▶ **THE PROBLEM**
Repeat exactly the lines of the entries below from the one with "X133350000Y-112038095D01*" through the one with "X130730952Y-112704761D01*", both ends included, and nothing else.

▶ **Dataset excerpts**

▬▬▬▬▬▬

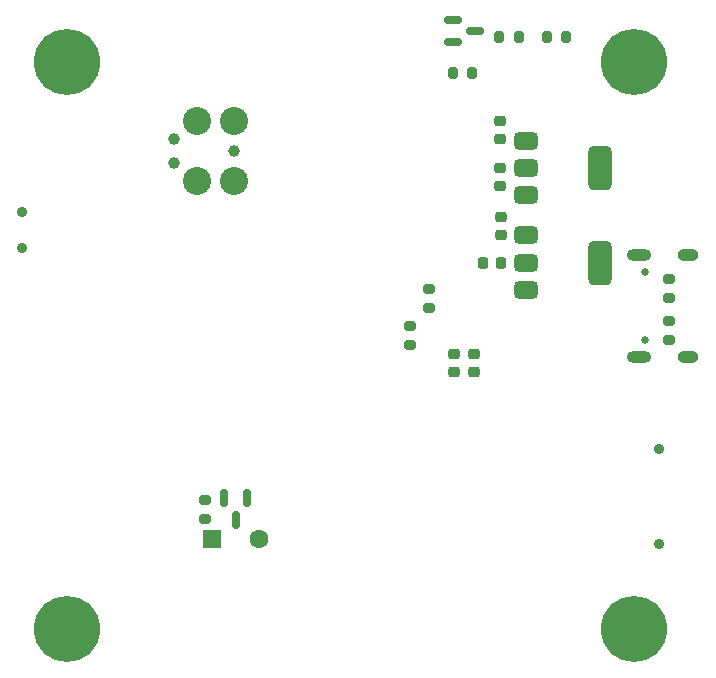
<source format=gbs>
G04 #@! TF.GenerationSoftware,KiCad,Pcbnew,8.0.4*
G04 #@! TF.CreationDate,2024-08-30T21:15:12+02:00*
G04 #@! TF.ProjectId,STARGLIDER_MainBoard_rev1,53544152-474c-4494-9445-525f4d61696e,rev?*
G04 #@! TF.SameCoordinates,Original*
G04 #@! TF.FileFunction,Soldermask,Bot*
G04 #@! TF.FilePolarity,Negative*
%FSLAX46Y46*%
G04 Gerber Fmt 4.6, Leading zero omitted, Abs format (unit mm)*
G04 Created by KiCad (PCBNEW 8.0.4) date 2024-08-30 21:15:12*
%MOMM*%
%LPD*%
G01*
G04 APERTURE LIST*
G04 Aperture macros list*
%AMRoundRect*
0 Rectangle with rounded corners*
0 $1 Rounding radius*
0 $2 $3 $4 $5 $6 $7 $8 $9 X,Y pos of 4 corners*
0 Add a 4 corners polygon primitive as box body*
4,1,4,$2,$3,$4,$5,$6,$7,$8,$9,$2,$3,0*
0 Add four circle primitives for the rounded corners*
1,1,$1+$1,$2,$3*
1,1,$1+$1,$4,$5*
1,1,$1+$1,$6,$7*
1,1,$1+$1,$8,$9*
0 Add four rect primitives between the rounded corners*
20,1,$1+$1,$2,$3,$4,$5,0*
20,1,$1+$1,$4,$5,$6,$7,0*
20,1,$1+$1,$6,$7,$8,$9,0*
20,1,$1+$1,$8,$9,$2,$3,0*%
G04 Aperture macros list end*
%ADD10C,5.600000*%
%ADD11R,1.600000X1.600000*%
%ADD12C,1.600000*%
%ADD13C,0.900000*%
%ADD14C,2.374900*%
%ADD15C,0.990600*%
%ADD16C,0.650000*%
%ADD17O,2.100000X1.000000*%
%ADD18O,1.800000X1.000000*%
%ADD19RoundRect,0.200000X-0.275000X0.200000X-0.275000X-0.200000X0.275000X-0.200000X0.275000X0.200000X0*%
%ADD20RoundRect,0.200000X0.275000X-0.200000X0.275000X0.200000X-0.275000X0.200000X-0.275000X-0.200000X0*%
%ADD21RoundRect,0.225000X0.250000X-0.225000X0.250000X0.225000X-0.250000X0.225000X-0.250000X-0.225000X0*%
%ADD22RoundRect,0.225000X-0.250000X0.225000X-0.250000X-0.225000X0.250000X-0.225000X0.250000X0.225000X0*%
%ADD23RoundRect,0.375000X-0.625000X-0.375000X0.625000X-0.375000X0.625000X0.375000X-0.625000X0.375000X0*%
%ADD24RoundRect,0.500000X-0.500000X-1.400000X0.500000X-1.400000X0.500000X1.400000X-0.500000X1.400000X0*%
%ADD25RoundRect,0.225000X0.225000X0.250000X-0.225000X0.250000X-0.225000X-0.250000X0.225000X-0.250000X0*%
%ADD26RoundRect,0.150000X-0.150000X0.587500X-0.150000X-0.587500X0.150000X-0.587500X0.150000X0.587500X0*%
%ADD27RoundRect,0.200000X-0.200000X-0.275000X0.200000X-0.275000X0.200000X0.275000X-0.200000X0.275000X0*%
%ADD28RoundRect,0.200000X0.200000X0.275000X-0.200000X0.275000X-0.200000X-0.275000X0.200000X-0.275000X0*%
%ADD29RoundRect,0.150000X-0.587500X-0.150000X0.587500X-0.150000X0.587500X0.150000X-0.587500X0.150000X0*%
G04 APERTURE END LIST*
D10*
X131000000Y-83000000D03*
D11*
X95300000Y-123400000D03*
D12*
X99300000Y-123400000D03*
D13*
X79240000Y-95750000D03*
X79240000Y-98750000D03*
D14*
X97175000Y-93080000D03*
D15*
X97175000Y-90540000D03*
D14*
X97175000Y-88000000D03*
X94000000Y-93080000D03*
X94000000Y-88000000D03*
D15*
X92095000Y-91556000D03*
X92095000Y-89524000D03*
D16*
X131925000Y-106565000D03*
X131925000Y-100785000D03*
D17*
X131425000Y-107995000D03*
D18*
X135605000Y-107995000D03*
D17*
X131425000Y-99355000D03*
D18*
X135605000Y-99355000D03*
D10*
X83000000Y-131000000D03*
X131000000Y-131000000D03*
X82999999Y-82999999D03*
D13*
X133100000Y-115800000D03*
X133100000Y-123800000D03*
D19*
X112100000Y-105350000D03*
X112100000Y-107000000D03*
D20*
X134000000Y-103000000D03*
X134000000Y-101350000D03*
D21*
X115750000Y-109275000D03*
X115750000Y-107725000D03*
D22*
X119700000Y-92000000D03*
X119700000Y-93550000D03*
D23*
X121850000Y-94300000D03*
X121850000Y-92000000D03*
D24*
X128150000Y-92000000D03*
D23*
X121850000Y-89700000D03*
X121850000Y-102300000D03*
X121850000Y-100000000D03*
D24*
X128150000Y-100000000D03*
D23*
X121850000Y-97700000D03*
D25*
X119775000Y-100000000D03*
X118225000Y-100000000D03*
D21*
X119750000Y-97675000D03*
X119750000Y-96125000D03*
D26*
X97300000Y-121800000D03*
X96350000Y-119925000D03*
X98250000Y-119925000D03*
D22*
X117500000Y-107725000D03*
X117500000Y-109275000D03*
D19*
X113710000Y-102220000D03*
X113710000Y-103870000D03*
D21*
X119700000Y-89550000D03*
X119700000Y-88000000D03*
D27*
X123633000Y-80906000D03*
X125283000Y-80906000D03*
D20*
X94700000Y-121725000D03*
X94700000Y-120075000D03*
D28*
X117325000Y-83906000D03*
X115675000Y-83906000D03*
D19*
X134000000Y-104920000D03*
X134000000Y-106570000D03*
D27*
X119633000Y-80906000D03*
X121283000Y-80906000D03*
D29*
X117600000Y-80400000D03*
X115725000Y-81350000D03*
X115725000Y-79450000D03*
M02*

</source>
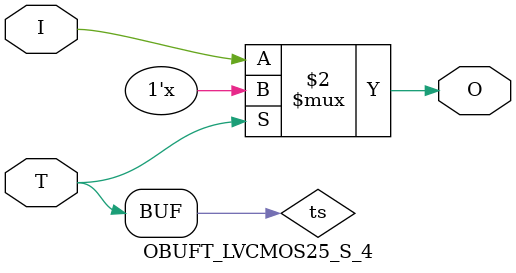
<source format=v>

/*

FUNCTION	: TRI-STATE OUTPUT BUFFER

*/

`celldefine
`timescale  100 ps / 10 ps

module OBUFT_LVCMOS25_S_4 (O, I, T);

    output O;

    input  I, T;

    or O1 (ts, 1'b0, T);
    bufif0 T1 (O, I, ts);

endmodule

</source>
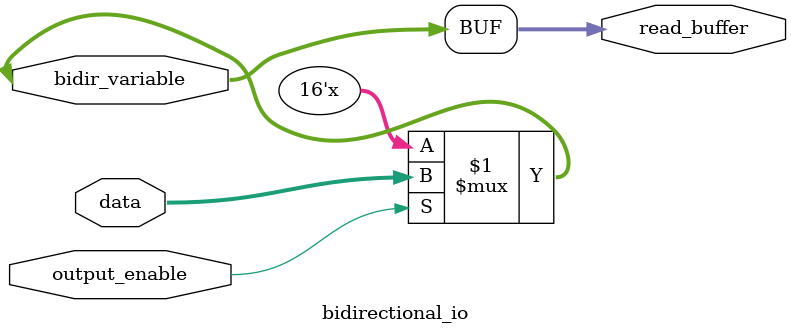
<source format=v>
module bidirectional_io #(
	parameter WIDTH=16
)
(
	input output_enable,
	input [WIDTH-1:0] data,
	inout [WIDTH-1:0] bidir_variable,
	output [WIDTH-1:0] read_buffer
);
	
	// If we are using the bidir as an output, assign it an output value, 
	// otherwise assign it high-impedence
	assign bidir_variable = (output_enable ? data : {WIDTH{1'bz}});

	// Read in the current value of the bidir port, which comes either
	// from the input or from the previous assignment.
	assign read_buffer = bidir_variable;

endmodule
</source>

▬▬▬▬▬▬

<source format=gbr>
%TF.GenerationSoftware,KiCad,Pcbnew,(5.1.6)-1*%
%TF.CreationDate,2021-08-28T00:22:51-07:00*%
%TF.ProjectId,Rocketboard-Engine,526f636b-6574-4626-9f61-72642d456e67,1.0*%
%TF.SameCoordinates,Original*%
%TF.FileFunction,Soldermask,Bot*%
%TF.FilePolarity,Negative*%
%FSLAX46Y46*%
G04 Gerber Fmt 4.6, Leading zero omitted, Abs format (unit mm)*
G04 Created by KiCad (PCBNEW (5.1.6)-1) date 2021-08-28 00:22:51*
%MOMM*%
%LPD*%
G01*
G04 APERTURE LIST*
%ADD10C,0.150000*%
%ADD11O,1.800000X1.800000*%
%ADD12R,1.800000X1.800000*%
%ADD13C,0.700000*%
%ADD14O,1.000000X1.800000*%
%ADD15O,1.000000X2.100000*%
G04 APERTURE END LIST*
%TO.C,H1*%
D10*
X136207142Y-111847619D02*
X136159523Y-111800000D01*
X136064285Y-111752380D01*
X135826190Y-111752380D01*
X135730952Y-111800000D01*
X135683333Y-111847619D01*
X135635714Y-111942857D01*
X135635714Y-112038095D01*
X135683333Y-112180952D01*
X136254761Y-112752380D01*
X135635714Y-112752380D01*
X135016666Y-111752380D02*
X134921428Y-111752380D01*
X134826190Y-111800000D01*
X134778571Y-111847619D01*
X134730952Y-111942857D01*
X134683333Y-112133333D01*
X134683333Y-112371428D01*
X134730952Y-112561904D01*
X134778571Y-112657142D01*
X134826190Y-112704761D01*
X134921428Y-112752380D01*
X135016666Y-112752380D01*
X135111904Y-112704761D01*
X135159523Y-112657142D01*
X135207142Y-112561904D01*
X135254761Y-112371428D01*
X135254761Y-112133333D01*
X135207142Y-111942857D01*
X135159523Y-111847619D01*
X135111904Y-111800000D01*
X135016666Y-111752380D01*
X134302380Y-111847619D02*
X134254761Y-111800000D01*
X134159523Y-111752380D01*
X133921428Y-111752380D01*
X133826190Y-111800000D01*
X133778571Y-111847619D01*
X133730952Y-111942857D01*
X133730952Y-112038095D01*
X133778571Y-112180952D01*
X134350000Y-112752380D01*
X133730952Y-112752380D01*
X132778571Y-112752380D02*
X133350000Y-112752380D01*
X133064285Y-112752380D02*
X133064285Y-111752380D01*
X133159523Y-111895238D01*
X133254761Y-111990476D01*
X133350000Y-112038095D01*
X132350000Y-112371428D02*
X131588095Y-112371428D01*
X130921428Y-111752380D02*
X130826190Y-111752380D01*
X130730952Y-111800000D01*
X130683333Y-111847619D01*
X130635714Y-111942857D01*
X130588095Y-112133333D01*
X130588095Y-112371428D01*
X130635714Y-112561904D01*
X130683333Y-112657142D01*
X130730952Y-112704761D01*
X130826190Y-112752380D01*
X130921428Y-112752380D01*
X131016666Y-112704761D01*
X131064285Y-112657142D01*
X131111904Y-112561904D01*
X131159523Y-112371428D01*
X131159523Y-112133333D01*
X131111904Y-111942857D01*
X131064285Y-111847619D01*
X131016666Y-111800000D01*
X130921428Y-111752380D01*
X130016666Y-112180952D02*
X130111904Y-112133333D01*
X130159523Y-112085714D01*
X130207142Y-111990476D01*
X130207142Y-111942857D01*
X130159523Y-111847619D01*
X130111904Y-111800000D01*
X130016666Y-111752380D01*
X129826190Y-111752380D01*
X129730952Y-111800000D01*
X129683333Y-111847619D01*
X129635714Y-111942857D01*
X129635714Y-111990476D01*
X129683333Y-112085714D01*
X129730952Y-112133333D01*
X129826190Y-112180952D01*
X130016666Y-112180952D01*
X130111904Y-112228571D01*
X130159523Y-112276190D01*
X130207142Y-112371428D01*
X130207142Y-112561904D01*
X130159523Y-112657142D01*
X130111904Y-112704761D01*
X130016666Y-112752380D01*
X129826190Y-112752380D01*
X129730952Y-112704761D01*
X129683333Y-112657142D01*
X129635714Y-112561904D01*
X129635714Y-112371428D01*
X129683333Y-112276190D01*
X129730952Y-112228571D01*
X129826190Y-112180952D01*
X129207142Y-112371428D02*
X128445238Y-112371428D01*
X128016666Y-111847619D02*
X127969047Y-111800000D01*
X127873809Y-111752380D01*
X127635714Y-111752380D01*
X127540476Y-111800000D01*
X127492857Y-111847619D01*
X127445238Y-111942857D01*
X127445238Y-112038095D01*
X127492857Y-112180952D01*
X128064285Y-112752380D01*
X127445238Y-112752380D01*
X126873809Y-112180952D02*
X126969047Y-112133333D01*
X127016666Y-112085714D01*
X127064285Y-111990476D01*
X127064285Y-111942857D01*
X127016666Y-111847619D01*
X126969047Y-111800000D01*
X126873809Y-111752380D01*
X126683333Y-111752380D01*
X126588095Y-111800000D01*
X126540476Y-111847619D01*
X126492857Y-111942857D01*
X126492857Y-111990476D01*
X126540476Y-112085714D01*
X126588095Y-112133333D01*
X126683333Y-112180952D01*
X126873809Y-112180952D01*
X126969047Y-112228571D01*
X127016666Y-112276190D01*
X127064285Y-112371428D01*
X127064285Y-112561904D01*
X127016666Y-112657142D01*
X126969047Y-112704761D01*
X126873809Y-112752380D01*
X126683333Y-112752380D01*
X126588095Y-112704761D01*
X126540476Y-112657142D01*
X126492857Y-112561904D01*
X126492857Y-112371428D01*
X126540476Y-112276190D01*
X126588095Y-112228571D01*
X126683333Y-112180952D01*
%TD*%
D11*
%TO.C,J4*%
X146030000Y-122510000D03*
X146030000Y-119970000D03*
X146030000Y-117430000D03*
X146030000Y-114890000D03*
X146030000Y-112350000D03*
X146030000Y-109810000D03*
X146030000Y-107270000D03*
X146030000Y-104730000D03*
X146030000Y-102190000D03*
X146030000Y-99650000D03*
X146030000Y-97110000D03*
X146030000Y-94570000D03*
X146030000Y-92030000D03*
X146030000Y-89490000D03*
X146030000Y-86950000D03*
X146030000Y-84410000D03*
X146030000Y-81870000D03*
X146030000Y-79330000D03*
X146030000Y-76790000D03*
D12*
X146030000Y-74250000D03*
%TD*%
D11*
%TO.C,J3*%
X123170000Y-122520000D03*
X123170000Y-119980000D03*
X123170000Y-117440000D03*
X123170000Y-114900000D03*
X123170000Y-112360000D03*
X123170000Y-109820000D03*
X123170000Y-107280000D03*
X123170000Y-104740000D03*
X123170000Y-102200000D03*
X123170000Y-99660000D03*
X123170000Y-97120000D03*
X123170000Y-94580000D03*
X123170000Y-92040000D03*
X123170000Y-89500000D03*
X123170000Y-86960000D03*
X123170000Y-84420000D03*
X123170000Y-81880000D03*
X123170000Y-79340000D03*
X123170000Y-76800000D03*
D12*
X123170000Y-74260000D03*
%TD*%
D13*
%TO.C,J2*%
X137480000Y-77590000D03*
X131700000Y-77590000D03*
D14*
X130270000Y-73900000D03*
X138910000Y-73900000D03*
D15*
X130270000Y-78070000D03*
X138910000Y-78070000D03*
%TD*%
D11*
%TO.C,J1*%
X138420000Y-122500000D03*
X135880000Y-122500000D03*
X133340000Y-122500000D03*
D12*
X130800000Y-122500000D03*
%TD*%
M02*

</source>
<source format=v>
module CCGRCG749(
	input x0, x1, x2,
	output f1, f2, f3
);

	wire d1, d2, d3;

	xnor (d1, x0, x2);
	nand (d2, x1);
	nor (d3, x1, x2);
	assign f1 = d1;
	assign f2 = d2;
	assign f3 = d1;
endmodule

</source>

▬▬▬▬▬▬

▶ **EXERCISE RESPONSE**
X133350000Y-112038095D01*
X132350000Y-112371428D02*
X131588095Y-112371428D01*
X130921428Y-111752380D02*
X130826190Y-111752380D01*
X130730952Y-111800000D01*
X130683333Y-111847619D01*
X130635714Y-111942857D01*
X130588095Y-112133333D01*
X130588095Y-112371428D01*
X130635714Y-112561904D01*
X130683333Y-112657142D01*
X130730952Y-112704761D01*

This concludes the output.